▶ Dataset entries:

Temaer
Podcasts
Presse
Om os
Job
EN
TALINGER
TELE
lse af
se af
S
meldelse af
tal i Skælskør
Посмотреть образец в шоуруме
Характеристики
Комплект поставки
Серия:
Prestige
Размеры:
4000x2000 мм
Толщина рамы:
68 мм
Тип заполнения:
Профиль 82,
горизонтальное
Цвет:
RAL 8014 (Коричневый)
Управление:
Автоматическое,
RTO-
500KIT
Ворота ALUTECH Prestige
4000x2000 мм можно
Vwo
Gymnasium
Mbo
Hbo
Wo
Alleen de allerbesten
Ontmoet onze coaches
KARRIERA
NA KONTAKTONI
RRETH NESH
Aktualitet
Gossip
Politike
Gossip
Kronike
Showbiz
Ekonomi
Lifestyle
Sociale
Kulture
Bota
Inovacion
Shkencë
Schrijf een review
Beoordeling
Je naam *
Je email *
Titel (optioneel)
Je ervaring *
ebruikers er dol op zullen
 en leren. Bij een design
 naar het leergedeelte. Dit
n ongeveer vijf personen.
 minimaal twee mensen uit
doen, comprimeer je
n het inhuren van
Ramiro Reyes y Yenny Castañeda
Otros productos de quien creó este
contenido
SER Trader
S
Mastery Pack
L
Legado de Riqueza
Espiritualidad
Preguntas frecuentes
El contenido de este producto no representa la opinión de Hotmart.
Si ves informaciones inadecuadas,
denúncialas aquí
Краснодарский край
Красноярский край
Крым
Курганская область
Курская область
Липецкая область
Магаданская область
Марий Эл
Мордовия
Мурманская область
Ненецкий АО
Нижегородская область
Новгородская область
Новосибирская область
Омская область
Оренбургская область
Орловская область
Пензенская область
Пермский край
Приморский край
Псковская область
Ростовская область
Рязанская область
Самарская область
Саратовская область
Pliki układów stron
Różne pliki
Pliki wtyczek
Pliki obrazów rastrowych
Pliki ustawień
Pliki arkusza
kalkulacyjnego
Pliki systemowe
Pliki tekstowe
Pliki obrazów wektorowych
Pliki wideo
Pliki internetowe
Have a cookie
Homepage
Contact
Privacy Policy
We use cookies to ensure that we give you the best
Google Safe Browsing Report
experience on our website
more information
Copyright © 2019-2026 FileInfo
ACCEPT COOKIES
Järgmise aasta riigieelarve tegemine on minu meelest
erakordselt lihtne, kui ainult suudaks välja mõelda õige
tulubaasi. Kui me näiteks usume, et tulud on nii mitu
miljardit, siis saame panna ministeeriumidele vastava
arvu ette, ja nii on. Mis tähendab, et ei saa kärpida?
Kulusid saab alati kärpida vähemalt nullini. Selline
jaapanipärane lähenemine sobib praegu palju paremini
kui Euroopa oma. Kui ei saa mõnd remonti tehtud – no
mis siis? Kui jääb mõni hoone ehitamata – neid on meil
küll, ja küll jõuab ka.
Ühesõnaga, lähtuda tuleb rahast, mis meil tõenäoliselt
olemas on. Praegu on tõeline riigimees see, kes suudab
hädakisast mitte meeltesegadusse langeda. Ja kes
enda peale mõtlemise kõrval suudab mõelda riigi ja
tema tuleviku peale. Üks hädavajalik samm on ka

▶ INSTRUCTION: Transcribe the rows verbatim, beginning at the start of the rows and ending with the line that contains "Орловская область", including that line.

▶ OUTPUT FOR THIS EXERCISE:
Temaer
Podcasts
Presse
Om os
Job
EN
TALINGER
TELE
lse af
se af
S
meldelse af
tal i Skælskør
Посмотреть образец в шоуруме
Характеристики
Комплект поставки
Серия:
Prestige
Размеры:
4000x2000 мм
Толщина рамы:
68 мм
Тип заполнения:
Профиль 82,
горизонтальное
Цвет:
RAL 8014 (Коричневый)
Управление:
Автоматическое,
RTO-
500KIT
Ворота ALUTECH Prestige
4000x2000 мм можно
Vwo
Gymnasium
Mbo
Hbo
Wo
Alleen de allerbesten
Ontmoet onze coaches
KARRIERA
NA KONTAKTONI
RRETH NESH
Aktualitet
Gossip
Politike
Gossip
Kronike
Showbiz
Ekonomi
Lifestyle
Sociale
Kulture
Bota
Inovacion
Shkencë
Schrijf een review
Beoordeling
Je naam *
Je email *
Titel (optioneel)
Je ervaring *
ebruikers er dol op zullen
 en leren. Bij een design
 naar het leergedeelte. Dit
n ongeveer vijf personen.
 minimaal twee mensen uit
doen, comprimeer je
n het inhuren van
Ramiro Reyes y Yenny Castañeda
Otros productos de quien creó este
contenido
SER Trader
S
Mastery Pack
L
Legado de Riqueza
Espiritualidad
Preguntas frecuentes
El contenido de este producto no representa la opinión de Hotmart.
Si ves informaciones inadecuadas,
denúncialas aquí
Краснодарский край
Красноярский край
Крым
Курганская область
Курская область
Липецкая область
Магаданская область
Марий Эл
Мордовия
Мурманская область
Ненецкий АО
Нижегородская область
Новгородская область
Новосибирская область
Омская область
Оренбургская область
Орловская область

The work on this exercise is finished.